A rotation-angle detecting device has conventionally been employed for detecting a rotation angle of a rotator, for example, a steering wheel on an automobile that rotates beyond 360° (in a predetermined rotation range). FIGS. 9 and 10 show such a prior-art device and method of detecting rotating angle. For example, WO 96/27116 is a well-known disclosure introducing the prior-art. Firstly, the device and method of the prior-art will be described hereinafter.
FIG. 9 shows the general structure of a rotation-angle detecting device. Gear 111 is coupled with steering axle (hereinafter referred as to a rotation axle) 110 of an automobile. Two gears 112 and 113 are positioned on gear 111 so as to engage therewith. Gears 112 and 113 have permanent magnets 102 and 103, respectively. Furthermore, magnetometric sensors 104 and 105 are disposed so as to face magnets 102 and 103, respectively. Sensors 104 and 105 are arranged, together with other electric components, on circuit board 106.
FIG. 10 schematically shows the relationship between the aforementioned three gears. Rotation detecting axle 110, which rotates beyond 360°, has gear 111. Gear 111 has n teeth. On the other hand, gears 112 and 113 engaging with gear 111 have m teeth, and m+1 teeth, respectively. Sensor 104 periodically detects rotation angle ψ of gear 112. Similarly, sensor 105 detects rotation angle θ of gear 113. Although the periodicity of each sensor (represented by Ω) is usually determined 180° or 360°, it is not limited thereto.
Each sensor is connected to electronic evaluation device 116, which performs calculations required for detecting angle λ of rotation axle 110. On the precondition that each of sensors 104 and 105 is defined as “an absolute-value sensor”, the two sensors detect angle ψ of gear 112 and angle θ of gear 113, immediately after the rotation-angle detecting device is turned ON. The sensors thus outputs angles ψ and θ at a turned-on moment. Prior to the calculation of angle λ of rotation axle 110, integer number “k” is obtained from the expression below by substituting angles ψ, θ, the number of teeth of gears 112, 113, and Ω:k=((m+1)·θ−m·ψ)/Ω.

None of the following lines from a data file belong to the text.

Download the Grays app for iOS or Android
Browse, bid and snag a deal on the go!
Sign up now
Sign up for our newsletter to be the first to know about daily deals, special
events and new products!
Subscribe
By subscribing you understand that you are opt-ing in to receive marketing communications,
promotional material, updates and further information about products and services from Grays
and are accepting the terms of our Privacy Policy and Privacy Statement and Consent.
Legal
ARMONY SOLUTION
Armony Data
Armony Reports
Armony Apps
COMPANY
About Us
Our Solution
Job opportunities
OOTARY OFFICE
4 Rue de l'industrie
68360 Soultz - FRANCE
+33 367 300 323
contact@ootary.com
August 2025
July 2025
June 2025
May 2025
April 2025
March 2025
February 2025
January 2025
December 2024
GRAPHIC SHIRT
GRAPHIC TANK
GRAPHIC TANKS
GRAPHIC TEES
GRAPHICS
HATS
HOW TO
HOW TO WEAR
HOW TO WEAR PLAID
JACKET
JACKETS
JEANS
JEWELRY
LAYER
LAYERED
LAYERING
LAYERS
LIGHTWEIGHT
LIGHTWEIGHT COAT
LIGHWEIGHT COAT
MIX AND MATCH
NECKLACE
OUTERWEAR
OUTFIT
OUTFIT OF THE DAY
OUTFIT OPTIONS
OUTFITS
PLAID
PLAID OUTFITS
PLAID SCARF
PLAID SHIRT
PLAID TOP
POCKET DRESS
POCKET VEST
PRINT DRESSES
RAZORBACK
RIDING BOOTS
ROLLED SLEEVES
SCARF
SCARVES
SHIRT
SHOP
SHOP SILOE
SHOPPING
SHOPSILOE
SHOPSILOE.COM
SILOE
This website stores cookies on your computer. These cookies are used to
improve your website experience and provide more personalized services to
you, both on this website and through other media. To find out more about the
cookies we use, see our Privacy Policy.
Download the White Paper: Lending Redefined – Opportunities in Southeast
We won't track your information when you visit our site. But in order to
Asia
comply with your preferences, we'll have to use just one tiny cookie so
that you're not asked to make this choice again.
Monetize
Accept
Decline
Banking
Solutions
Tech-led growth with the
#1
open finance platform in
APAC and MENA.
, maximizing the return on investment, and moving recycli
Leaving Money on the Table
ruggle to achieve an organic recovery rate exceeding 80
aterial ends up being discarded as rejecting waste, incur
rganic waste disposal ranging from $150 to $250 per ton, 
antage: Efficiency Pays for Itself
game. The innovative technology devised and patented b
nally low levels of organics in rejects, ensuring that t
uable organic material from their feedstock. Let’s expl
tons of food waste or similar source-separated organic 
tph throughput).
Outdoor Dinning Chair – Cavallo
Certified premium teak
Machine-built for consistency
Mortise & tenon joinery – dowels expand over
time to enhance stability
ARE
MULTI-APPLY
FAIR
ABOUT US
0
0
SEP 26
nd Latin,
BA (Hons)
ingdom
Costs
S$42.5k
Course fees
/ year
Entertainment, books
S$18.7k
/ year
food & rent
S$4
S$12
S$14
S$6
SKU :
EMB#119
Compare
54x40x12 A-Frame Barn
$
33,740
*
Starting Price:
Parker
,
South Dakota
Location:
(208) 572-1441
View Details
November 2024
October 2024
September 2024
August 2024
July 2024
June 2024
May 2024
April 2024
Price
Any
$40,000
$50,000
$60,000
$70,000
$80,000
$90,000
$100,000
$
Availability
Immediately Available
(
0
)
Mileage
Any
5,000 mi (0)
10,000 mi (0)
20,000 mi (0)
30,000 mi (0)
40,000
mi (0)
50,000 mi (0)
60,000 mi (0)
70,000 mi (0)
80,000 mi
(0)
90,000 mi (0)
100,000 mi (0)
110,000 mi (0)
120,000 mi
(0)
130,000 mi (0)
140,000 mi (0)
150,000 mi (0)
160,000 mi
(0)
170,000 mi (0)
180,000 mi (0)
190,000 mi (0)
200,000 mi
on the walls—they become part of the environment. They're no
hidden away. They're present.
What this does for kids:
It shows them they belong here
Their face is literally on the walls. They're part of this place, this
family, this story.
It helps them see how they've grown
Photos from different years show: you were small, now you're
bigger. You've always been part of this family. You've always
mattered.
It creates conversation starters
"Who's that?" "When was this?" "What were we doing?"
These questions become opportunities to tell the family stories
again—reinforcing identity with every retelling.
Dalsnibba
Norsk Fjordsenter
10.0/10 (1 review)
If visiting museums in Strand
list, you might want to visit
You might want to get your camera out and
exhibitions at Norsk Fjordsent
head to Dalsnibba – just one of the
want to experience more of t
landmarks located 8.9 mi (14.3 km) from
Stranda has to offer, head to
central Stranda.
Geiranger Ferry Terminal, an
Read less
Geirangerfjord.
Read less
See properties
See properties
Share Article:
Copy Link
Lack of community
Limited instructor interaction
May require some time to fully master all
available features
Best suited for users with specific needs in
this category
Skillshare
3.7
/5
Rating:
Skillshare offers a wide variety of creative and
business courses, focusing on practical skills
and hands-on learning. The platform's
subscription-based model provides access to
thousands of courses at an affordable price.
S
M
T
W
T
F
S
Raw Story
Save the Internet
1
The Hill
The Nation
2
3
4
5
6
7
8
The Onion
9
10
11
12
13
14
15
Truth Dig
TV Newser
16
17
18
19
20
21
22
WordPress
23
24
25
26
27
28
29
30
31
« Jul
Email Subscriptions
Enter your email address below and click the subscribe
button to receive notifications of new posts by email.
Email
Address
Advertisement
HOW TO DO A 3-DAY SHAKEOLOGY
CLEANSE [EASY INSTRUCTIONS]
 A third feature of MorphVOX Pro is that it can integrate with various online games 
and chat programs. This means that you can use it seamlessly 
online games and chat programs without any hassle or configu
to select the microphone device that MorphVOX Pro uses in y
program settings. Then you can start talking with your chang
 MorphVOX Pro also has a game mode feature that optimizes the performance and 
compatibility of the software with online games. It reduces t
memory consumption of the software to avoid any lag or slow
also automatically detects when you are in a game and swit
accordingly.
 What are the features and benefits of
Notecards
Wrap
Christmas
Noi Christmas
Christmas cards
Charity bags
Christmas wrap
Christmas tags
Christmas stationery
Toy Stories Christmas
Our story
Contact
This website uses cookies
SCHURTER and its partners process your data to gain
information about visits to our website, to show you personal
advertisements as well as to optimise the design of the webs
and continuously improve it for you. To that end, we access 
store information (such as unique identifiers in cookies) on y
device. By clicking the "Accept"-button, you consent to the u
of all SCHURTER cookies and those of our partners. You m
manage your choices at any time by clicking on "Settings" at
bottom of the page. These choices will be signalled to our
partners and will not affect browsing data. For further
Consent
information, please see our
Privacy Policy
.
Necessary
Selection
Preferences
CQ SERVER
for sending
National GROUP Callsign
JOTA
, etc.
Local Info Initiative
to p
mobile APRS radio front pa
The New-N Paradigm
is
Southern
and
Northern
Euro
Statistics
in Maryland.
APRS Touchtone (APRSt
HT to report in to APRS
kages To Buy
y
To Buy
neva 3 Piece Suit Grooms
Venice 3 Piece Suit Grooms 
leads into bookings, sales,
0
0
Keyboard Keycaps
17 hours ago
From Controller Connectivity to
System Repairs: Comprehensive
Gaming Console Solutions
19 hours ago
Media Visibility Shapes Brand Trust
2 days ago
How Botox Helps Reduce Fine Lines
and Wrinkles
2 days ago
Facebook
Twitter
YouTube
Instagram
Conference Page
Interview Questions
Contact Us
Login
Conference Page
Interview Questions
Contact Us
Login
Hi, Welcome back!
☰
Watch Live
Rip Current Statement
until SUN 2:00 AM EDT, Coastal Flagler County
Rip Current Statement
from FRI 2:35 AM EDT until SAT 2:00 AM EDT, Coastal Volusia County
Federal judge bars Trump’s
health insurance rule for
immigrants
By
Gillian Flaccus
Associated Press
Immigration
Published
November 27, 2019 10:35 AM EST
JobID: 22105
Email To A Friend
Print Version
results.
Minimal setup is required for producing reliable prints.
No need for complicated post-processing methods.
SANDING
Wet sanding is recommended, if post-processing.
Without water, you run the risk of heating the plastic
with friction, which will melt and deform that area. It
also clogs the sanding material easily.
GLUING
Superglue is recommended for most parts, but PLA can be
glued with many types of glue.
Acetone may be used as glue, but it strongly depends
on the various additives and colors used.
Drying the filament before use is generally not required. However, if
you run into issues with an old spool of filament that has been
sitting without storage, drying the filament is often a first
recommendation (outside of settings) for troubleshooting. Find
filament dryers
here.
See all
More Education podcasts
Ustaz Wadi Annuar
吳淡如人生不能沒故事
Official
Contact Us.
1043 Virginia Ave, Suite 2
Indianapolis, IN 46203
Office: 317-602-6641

And further, with the integer number k and the number of teeth of rotation detecting axle 111, angle λ is derived from the expression below:λ=(m·ψ+(m+1)·θ−(2m+1)·k·Ω)/2n. 
The aforementioned detecting device, however, receives a signal without evaluating, even if the sensors have an abnormal output. Therefore, a perceptible error can occur in measurement. Besides, the detecting device employs an amplifying circuit to amplify a low-powered output from the sensors. If the amplifying circuit improperly amplifies the signal from the sensors, the result will be the same. Such an error in measurement has often invited a problem that the rotation of the steering wheel cannot be accurately transmitted to the vehicle control system of a car. The present invention addresses the problem above. It is therefore the object to provide a rotation-angle detecting device capable of quickly detecting abnormalities occurring in the detector for detecting a rotation angle and in the amplifying circuit for amplifying the signal from the detector.